● WHAT NEEDS TO BE DONE
Exact copies of all entries are expected.

● EXCERPTED RECORDS
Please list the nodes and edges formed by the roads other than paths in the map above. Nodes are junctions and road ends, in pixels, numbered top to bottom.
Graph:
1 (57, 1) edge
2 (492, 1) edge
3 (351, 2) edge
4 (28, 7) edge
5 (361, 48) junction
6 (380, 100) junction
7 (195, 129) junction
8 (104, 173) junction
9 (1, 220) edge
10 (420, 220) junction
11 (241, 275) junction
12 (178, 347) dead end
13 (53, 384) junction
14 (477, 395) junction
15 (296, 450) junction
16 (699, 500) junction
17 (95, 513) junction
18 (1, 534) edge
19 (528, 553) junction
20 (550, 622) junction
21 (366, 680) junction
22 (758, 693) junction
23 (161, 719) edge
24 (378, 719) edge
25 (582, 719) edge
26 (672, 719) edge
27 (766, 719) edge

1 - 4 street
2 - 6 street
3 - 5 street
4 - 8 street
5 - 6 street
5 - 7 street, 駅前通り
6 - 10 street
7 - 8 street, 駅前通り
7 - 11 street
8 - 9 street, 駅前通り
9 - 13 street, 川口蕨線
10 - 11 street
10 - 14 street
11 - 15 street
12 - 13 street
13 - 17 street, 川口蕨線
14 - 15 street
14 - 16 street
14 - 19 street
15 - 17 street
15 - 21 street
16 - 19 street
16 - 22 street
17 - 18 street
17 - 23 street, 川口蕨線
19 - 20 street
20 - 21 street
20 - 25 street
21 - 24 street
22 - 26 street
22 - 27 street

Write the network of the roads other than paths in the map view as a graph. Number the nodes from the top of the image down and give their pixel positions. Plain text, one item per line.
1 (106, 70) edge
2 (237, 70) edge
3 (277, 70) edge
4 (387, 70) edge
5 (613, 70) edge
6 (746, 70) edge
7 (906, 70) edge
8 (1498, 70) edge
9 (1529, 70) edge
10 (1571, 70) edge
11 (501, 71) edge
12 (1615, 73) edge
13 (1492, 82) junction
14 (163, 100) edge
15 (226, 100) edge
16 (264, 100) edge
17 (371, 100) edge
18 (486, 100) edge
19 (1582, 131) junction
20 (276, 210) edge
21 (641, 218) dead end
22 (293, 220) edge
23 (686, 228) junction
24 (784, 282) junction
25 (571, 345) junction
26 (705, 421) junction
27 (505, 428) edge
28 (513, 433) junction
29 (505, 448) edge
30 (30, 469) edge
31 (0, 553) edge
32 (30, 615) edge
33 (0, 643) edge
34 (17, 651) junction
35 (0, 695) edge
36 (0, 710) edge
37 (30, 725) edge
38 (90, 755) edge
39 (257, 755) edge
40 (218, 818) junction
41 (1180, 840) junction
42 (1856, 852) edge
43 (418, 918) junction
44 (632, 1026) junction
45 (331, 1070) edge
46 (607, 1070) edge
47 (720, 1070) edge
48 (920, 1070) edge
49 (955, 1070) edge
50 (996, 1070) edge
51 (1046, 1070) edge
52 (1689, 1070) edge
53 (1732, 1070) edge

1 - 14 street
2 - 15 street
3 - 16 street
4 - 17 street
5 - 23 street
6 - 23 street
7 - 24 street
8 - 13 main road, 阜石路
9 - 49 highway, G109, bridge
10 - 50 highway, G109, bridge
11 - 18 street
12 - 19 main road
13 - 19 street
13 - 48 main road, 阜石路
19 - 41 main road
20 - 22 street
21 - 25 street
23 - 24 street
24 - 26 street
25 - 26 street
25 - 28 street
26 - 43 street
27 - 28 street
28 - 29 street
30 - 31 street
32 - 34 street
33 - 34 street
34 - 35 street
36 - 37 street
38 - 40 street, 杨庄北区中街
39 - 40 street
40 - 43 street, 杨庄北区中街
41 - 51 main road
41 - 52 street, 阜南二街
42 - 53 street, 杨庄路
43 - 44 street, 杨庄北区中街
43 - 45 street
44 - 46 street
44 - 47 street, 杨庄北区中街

● RESULT
Please list the nodes and edges formed by the roads other than paths in the map above. Nodes are junctions and road ends, in pixels, numbered top to bottom.
Graph:
1 (57, 1) edge
2 (492, 1) edge
3 (351, 2) edge
4 (28, 7) edge
5 (361, 48) junction
6 (380, 100) junction
7 (195, 129) junction
8 (104, 173) junction
9 (1, 220) edge
10 (420, 220) junction
11 (241, 275) junction
12 (178, 347) dead end
13 (53, 384) junction
14 (477, 395) junction
15 (296, 450) junction
16 (699, 500) junction
17 (95, 513) junction
18 (1, 534) edge
19 (528, 553) junction
20 (550, 622) junction
21 (366, 680) junction
22 (758, 693) junction
23 (161, 719) edge
24 (378, 719) edge
25 (582, 719) edge
26 (672, 719) edge
27 (766, 719) edge

1 - 4 street
2 - 6 street
3 - 5 street
4 - 8 street
5 - 6 street
5 - 7 street, 駅前通り
6 - 10 street
7 - 8 street, 駅前通り
7 - 11 street
8 - 9 street, 駅前通り
9 - 13 street, 川口蕨線
10 - 11 street
10 - 14 street
11 - 15 street
12 - 13 street
13 - 17 street, 川口蕨線
14 - 15 street
14 - 16 street
14 - 19 street
15 - 17 street
15 - 21 street
16 - 19 street
16 - 22 street
17 - 18 street
17 - 23 street, 川口蕨線
19 - 20 street
20 - 21 street
20 - 25 street
21 - 24 street
22 - 26 street
22 - 27 street

Write the network of the roads other than paths in the map view as a graph. Number the nodes from the top of the image down and give their pixel positions. Plain text, one item per line.
1 (106, 70) edge
2 (237, 70) edge
3 (277, 70) edge
4 (387, 70) edge
5 (613, 70) edge
6 (746, 70) edge
7 (906, 70) edge
8 (1498, 70) edge
9 (1529, 70) edge
10 (1571, 70) edge
11 (501, 71) edge
12 (1615, 73) edge
13 (1492, 82) junction
14 (163, 100) edge
15 (226, 100) edge
16 (264, 100) edge
17 (371, 100) edge
18 (486, 100) edge
19 (1582, 131) junction
20 (276, 210) edge
21 (641, 218) dead end
22 (293, 220) edge
23 (686, 228) junction
24 (784, 282) junction
25 (571, 345) junction
26 (705, 421) junction
27 (505, 428) edge
28 (513, 433) junction
29 (505, 448) edge
30 (30, 469) edge
31 (0, 553) edge
32 (30, 615) edge
33 (0, 643) edge
34 (17, 651) junction
35 (0, 695) edge
36 (0, 710) edge
37 (30, 725) edge
38 (90, 755) edge
39 (257, 755) edge
40 (218, 818) junction
41 (1180, 840) junction
42 (1856, 852) edge
43 (418, 918) junction
44 (632, 1026) junction
45 (331, 1070) edge
46 (607, 1070) edge
47 (720, 1070) edge
48 (920, 1070) edge
49 (955, 1070) edge
50 (996, 1070) edge
51 (1046, 1070) edge
52 (1689, 1070) edge
53 (1732, 1070) edge

1 - 14 street
2 - 15 street
3 - 16 street
4 - 17 street
5 - 23 street
6 - 23 street
7 - 24 street
8 - 13 main road, 阜石路
9 - 49 highway, G109, bridge
10 - 50 highway, G109, bridge
11 - 18 street
12 - 19 main road
13 - 19 street
13 - 48 main road, 阜石路
19 - 41 main road
20 - 22 street
21 - 25 street
23 - 24 street
24 - 26 street
25 - 26 street
25 - 28 street
26 - 43 street
27 - 28 street
28 - 29 street
30 - 31 street
32 - 34 street
33 - 34 street
34 - 35 street
36 - 37 street
38 - 40 street, 杨庄北区中街
39 - 40 street
40 - 43 street, 杨庄北区中街
41 - 51 main road
41 - 52 street, 阜南二街
42 - 53 street, 杨庄路
43 - 44 street, 杨庄北区中街
43 - 45 street
44 - 46 street
44 - 47 street, 杨庄北区中街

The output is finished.